Fifteen minutes later the detective arrived. Gilligan, a slim, balding man, shook Sellitto’s hand then, as instructed, ran the two evidence bags through the security systems. Sellitto looked the readouts over and said, “All clear.”
Gilligan seemed reverential in Rhyme’s presence. “Honor to meet you, sir. I’ve followed your work for years.”
The criminalist greeted the awe as he usually did — that is, by ignoring it. He was looking at a half-dozen plastic evidence bags Gilligan carried in a carton. Inside were tools, a knife, several pieces of paper containing printed and handwritten numbers and words that Rhyme could not make out.
“Thanks for doing this, Captain Rhyme. The mayor’s beside himself. You can imagine. Every building in the city’s vulnerable.”
Sellitto asked, “Any threats from known risk elements?”
“No.”
“We’ll run it today,” Rhyme told him.
Gilligan handed off the evidence to Mel Cooper who set the bags on another workstation in the sterile portion of the lab.
The detective thanked the men again. “See you back at the office, Lon. We’re taking Mannie out after work. Birthday.”
“Think I’ll have to pass,” Sellitto muttered. “Got this thing we need to handle here.”
“Okay. Take it easy.”
A few minutes after Gilligan was gone, the door opened and Thom arrived from a trip to the grocery store.
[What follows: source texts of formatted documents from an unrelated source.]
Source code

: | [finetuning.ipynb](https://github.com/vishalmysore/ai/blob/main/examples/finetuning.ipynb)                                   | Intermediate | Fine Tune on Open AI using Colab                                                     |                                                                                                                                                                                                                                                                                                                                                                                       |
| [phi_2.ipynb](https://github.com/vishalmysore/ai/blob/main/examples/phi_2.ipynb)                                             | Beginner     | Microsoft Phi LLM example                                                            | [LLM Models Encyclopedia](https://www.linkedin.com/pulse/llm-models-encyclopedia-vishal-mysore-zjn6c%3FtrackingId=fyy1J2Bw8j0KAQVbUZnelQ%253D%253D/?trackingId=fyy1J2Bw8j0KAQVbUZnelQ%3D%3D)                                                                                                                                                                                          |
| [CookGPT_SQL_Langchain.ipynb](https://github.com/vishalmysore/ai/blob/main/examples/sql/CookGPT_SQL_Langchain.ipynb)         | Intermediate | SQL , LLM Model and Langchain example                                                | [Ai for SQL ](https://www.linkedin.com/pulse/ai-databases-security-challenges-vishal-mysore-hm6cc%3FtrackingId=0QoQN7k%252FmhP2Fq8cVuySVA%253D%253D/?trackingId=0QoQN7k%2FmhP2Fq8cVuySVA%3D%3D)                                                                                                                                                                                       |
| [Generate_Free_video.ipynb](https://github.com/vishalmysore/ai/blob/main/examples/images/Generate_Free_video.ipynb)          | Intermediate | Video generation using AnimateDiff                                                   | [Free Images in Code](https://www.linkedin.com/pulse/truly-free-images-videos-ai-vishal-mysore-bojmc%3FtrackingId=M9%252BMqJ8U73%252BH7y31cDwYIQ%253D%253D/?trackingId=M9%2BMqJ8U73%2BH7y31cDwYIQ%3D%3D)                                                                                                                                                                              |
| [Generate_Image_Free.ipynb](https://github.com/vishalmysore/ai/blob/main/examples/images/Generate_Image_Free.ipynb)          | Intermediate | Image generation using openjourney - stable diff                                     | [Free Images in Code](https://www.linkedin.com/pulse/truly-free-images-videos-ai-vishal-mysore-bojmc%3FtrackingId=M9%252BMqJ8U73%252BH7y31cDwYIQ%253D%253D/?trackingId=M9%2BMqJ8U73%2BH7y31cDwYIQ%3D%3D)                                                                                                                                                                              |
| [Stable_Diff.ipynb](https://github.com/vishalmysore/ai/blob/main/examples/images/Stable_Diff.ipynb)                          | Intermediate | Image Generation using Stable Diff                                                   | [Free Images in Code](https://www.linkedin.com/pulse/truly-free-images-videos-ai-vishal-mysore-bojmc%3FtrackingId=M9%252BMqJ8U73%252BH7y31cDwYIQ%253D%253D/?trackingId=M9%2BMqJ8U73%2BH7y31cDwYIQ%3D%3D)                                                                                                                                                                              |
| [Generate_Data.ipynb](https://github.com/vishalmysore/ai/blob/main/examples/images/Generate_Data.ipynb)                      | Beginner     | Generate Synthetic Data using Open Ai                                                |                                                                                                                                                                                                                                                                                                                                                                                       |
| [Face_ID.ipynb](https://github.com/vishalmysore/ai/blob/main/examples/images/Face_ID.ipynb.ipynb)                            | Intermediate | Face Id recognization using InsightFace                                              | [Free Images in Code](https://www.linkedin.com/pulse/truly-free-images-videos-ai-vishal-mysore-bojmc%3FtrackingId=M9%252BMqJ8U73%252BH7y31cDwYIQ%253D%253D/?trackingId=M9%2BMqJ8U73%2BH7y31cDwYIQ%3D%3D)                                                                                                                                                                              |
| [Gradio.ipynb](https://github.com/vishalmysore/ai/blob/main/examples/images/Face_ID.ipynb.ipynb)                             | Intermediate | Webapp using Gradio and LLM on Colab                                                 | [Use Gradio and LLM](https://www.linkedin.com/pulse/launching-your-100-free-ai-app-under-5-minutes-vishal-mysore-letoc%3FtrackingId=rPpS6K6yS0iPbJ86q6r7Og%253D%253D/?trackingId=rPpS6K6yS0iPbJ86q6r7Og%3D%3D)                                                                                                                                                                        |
He started past the men in the parlor but Sellitto eyed his two grocery totes, frowned and said, “Uh-uh.”
“How’s that?” the aide asked.
Rhyme chuckled. “He thinks somebody might’ve snuck a hand grenade in with the avocados.”
Once the groceries passed the security check, Thom continued toward the kitchen, saying, “Don’t see them very much in the city.”
“See what?” Sellitto asked absently. On a large whiteboard, devoted to the DSE break-in, he was itemizing the evidence Andy Gilligan had delivered.
“Drones.”
“Because,” Mel Cooper called, “they’re illegal in Manhattan. A lot of other parts of the city too. I have one, but I go out to Long Island to fly it.”
“Well,” came the voice from the kitchen, “there’s one outside now.”
Rhyme shot a glance to Sellitto, who muttered, “Shit. Where?”
Thom appeared, his face troubled. He nodded. “Over the town house south of us.”